→ **Problems to solve**
A - Answer each question from the forum thread about the Turbo XS blow-off valve:
(i) Which blow-off valve does NotAnotherHonda currently have on the car, and is it recirculated?
(ii) On what car does teamnuemerex run the RLF blow-off valve without recirculating?
(iii) On what car and engine did Harris install a TurboXS blow-off valve?
B - Continue the forum thread about the Turbo XS blow-off valve, picking up after its final line.

→ **Text**
# turbo xs BOV question



## NotAnotherHonda (Aug 7, 2003)

today i called JGY to order the greddy type s BOV, and recirc it of course. however, they told me over and over that if i get the turbo xs RLF bov (the loud ass one), that i wouldnt need to recirc it, as it is made for MAF equipped cars, and closes itself at idle...

they assured me that this would work well on my car, even though i have a 1.6......

what do you guys think? 

right now i have the IG DSM BOV...recirced


----------



## teamnuemerex (Aug 19, 2002)

i have the RLF bov on my Gti-R and i dont recirculate and i dont have any problems





NotAnotherHonda said:


> today i called JGY to order the greddy type s BOV, and recirc it of course. however, they told me over and over that if i get the turbo xs RLF bov (the loud ass one), that i wouldnt need to recirc it, as it is made for MAF equipped cars, and closes itself at idle...
> 
> they assured me that this would work well on my car, even though i have a 1.6......
> 
> ...


----------



## NotAnotherHonda (Aug 7, 2003)

teamnuemerex said:


> i have the RLF bov on my Gti-R and i dont recirculate and i dont have any problems



well, i know lots of people that dont recirc on their sr20's, but i know no one that does it on their 1.6...i thought it was impossible, until JGY said it wasnt


----------



## chimmike (Oct 17, 2002)

wait and see what Mike Young or Wes tell you.


----------



## NotAnotherHonda (Aug 7, 2003)

i need to know before tomorrow when i order all my shit from JGY


----------



## Harris (Nov 11, 2002)

It's proven that with a BOV that doesn't recirculate, you will have a rich condition, merely because of where the BOV is usually placed, which is after the air has gone through the MAF. 

The MAF measures the air, for which the ECU compensates in the form of fuel delivery in the combustion chambers. Now, by using a non-recirculating BOV, you have less air in the combustion chambers than was measured by the MAF, resulting in a a/f mix that is far from ideal (you will always run rich).

Now I have installed a TurboXS BOV on an S13 with an SR20DET. While the car has no idling issues, it always runs rich, partly because of the BOV.

So there you have it.


----------



## James (Apr 29, 2002)

I think if the BOV/BPV has a much stiffer spring it doesn't open as much at idle. However even letting any amount of air out on a MAF system will make it run like crap...


----------



## chimmike (Oct 17, 2002)

IMO a DET is a totally different beast than a GA16.

Tommy, get the forge diverter valve.

not like you need it to be loud. That turbo tercel is loud as hell, but my frickin car in the condition it's in is faster than that thing. get my drift?


----------



## wes (Apr 30, 2002)

→ **Study material**
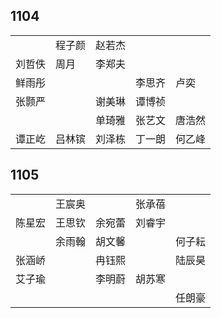 ## 1104
|     |     |     |     |     |
| --- | --- | --- | --- | --- |
|  | 程子颜 | 赵若杰 |  |  |
| 刘哲佚 | 周月 | 李郑夫 |  |  |
| 鲜雨彤 |  |  | 李思齐 | 卢奕 |
| 张颢严 |  | 谢美琳 | 谭博祯 |  |
|  |  | 单琦雅 | 张艺文 | 唐浩然 |
| 谭正屹 | 吕林镔 | 刘泽栋 | 丁一朗 | 何乙峰 |

## 1105
|     |     |     |     |     |
| --- | --- | --- | --- | --- |
|  | 王宸奥 |  | 张承蓓 |  |
| 陈星宏 | 王思钦 | 余宛蕾 | 刘睿宇 |  |
|  | 余雨翰 | 胡文馨 |  | 何子耘 |
| 张涵峤 |  | 冉钰熙 |  | 陆辰昊 |
| 艾子瑜 |  | 李明蔚 | 胡苏寒 |  |
|  |  |  |  | 任朗豪 |

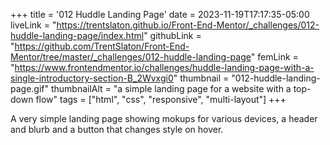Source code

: +++
title = '012 Huddle Landing Page'
date = 2023-11-19T17:17:35-05:00
liveLink = "https://trentslaton.github.io/Front-End-Mentor/_challenges/012-huddle-landing-page/index.html"
githubLink = "https://github.com/TrentSlaton/Front-End-Mentor/tree/master/_challenges/012-huddle-landing-page"
femLink = "https://www.frontendmentor.io/challenges/huddle-landing-page-with-a-single-introductory-section-B_2Wvxgi0"
thumbnail = "012-huddle-landing-page.gif"
thumbnailAlt = "a simple landing page for a website with a top-down flow"
tags = ["html", "css", "responsive", "multi-layout"]
+++

A very simple landing page showing mokups for various devices, a header and blurb and a button that changes style on hover.
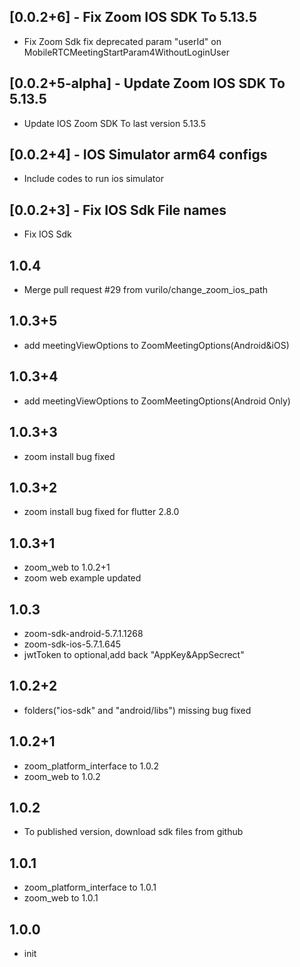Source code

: ## [0.0.2+6] - Fix Zoom IOS SDK To 5.13.5

* Fix Zoom Sdk fix deprecated param "userId" on MobileRTCMeetingStartParam4WithoutLoginUser

## [0.0.2+5-alpha] - Update Zoom IOS SDK To 5.13.5

* Update IOS Zoom SDK To last version 5.13.5

## [0.0.2+4] - IOS Simulator arm64 configs

* Include codes to run ios simulator

## [0.0.2+3] - Fix IOS Sdk File names

* Fix IOS Sdk

## 1.0.4
* Merge pull request #29 from vurilo/change_zoom_ios_path

## 1.0.3+5
* add meetingViewOptions to ZoomMeetingOptions(Android&iOS)

## 1.0.3+4
* add meetingViewOptions to ZoomMeetingOptions(Android Only)

## 1.0.3+3
* zoom install bug fixed

## 1.0.3+2
* zoom install bug fixed for flutter 2.8.0

## 1.0.3+1
* zoom_web to 1.0.2+1
* zoom web example updated

## 1.0.3
* zoom-sdk-android-5.7.1.1268
* zoom-sdk-ios-5.7.1.645
* jwtToken to optional,add back "AppKey&AppSecrect"

## 1.0.2+2
* folders("ios-sdk" and "android/libs")  missing bug fixed

## 1.0.2+1
* zoom_platform_interface to 1.0.2
* zoom_web to 1.0.2

## 1.0.2
* To published version, download sdk files from github

## 1.0.1
* zoom_platform_interface to 1.0.1
* zoom_web to 1.0.1

## 1.0.0

* init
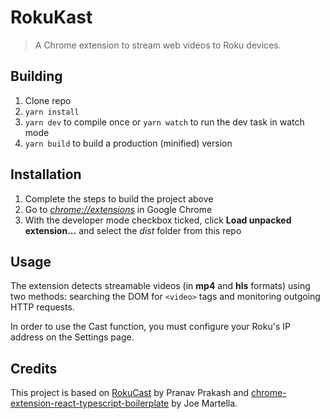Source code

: # RokuKast

> A Chrome extension to stream web videos to Roku devices.

## Building

1.  Clone repo
2.  `yarn install`
3.  `yarn dev` to compile once or `yarn watch` to run the dev task in watch mode
4.  `yarn build` to build a production (minified) version

## Installation

1.  Complete the steps to build the project above
2.  Go to [_chrome://extensions_](chrome://extensions) in Google Chrome
3.  With the developer mode checkbox ticked, click **Load unpacked extension...** and select the _dist_ folder from this repo

## Usage

The extension detects streamable videos (in **mp4** and **hls** formats) using two methods: searching the DOM for `<video>` tags and monitoring outgoing HTTP requests.

In order to use the Cast function, you must configure your Roku's IP address on the Settings page.

## Credits

This project is based on [RokuCast](https://github.com/pranav-prakash/RokuCast/) by Pranav Prakash and [chrome-extension-react-typescript-boilerplate](https://github.com/martellaj/chrome-extension-react-typescript-boilerplate) by Joe Martella.
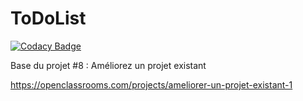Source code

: ToDoList
========
[![Codacy Badge](https://app.codacy.com/project/badge/Grade/78334f2328c44c3fbabc785240222905)](https://www.codacy.com/gh/fra9106/todoList/dashboard?utm_source=github.com&amp;utm_medium=referral&amp;utm_content=fra9106/todoList&amp;utm_campaign=Badge_Grade)

Base du projet #8 : Améliorez un projet existant

https://openclassrooms.com/projects/ameliorer-un-projet-existant-1
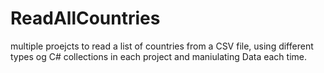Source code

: # ReadAllCountries
multiple proejcts to read a list of countries from a CSV file, using different types og C# collections in each project and maniulating Data each time.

→ **Answers to the tasks**
A -
(i) The IG DSM BOV, and it is recirculated.
(ii) A Gti-R.
(iii) An S13 with an SR20DET.

B -
I have not tried to run mine un re-corced. I'm not sure how closing itself at idle would make it run normal, it is still bleeding off metered air. You can tune some of this out with the S-AFC units and the like, but this is an expensive mod just to get the F & F pshhh pshhhh,


----------



## James (Apr 29, 2002)

Well the BOV/BPV is open under vacum like in idle normally. They just stiffen the spring so it closes during idle but I think that causes the turbo to spool up slower.


----------



## NotAnotherHonda (Aug 7, 2003)

i think i should call jim wolf tomorrow and see what they have to say about it. they would know for sure, right?


----------



## James (Apr 29, 2002)

well you could. but think about it, when you close the TB, there becomes a vacum behind the TB immediately right? That is what causes the BOV to open immediately. On a normal BOV the piston opens under vacum to allow air to bypass the turbo until it spools up and the boost closes it.


----------



## chimmike (Oct 17, 2002)

Tommy didn't know that.......but now he does.

he just wants to be a ricer.


----------



## NotAnotherHonda (Aug 7, 2003)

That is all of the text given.